ARMSTRONG: Evet, bence genellikle durum böyledir. Ve biliyorsunuz, en önemli gelişmelerin çoğu akademik laboratuvarlardan, hastane laboratuvarlarından geldi. Ve biliyorsunuz, bu laboratuvarlar, ilaç şirketlerinin sık sık yapmadığı şansları almaya isteklidir. Biliyorsunuz, bir ilaç şirketinin bakıp, ah, yeterince büyük bir pazar yok veya bunun işe yarayacağından emin değiliz diyecekleri şeyleri inceleyeceklerdir. Bu nedenle laboratuvarlarda bulunduktan sonra, genellikle ilaç şirketleriyle anlaşmalar yaparlar. Bu bir telif hakkı anlaşması veya başka bir şey olabilir, ancak bu alışılmadık bir durum değildir.

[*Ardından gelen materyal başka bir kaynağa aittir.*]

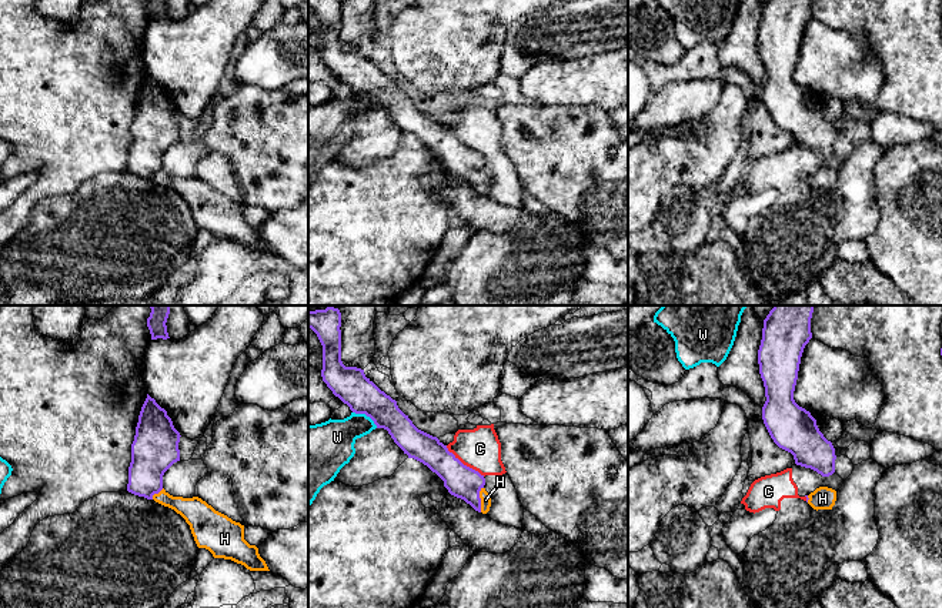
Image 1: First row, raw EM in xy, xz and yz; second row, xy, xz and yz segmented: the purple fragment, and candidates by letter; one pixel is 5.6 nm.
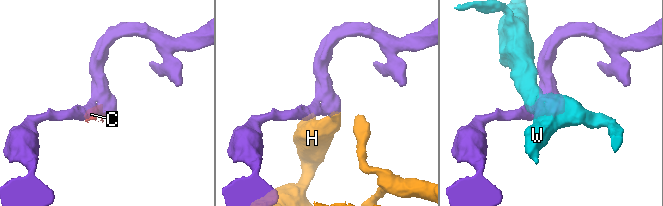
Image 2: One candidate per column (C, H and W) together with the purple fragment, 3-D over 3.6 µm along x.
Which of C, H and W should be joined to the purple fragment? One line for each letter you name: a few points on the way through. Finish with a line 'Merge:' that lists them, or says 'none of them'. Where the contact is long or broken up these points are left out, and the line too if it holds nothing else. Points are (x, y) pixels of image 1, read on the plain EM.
H: way xz (461, 161), (480, 180), (485, 180)
Merge: H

DAVIES: Burada başka bir ara vermemiz gerekiyor. Sizi yeniden tanıtmalıyım. Sağlık hizmetlerini araştıran ProPublica'nın kıdemli muhabiri David Armstrong ile konuşuyoruz. Revlimid kanser ilacının yüksek maliyeti hakkındaki yeni makalesi "Remisyonun Fiyatı" adlı makalesidir. Kısa bir aradan sonra daha fazla konuşacağız. Bu FRESH AIR.

(THE WEE TRIO'NUN "LOLA" ŞARKISININ SES KAYDI)

DAVIES: Bu FRESH AIR ve sağlık hizmetlerini araştıran ProPublica'nın kıdemli muhabiri David Armstrong ile konuşuyoruz. Son yazısı, multipl miyelom kan kanserinin tedavisinde kullanılan Revlimid'in aşırı yüksek maliyeti hakkındadır. Armstrong'un kendisine de bu hastalık teşhisi konuldu.

Biliyorsunuz, insanların reçete ilaçları için ödediği yüksek maliyetten bahsettik. Ayrıca sigorta şirketlerinin doktorların ve hastaların sipariş ettikleri bazı testler veya tedaviler için geri ödemeyi reddettiği birçok vaka hakkında da yazdınız. Ve ülseretif kolit adı verilen bir rahatsızlıktan muzdarip genç bir adam olan Christopher McNaughton hakkında kapsamlı bir şekilde yazdınız. Bu onu kötü bir şekilde etkiledi - üniversitedeyken yakalandı. Sonunda Mayo Kliniğine gitti. Ona iki biyolojik ürün dozu veren Edward Loftus adında bir doktoru vardı, bunlar üretim şekilleri nedeniyle daha pahalı ilaçlardır. Ancak sigorta şirketi UnitedHealth, maliyeti inceledi. Ardından ne oldu?

ARMSTRONG: Pekala, biliyorsunuz, bu Christopher McNaughton'ın çok ciddi bir ülseretif kolit vakasına sahip olduğu bir durumdu. Üniversiteyi bırakmak zorunda kaldı. Üniversitede basketbolcuydu. Çok fazla kilo veriyordu, bu yüzden hayatına gerçekten zarar verici bir etkiydi. Ve bu hastalıktan biraz rahatlama sağlayabilecek bir uzman bulmakta zorlandı.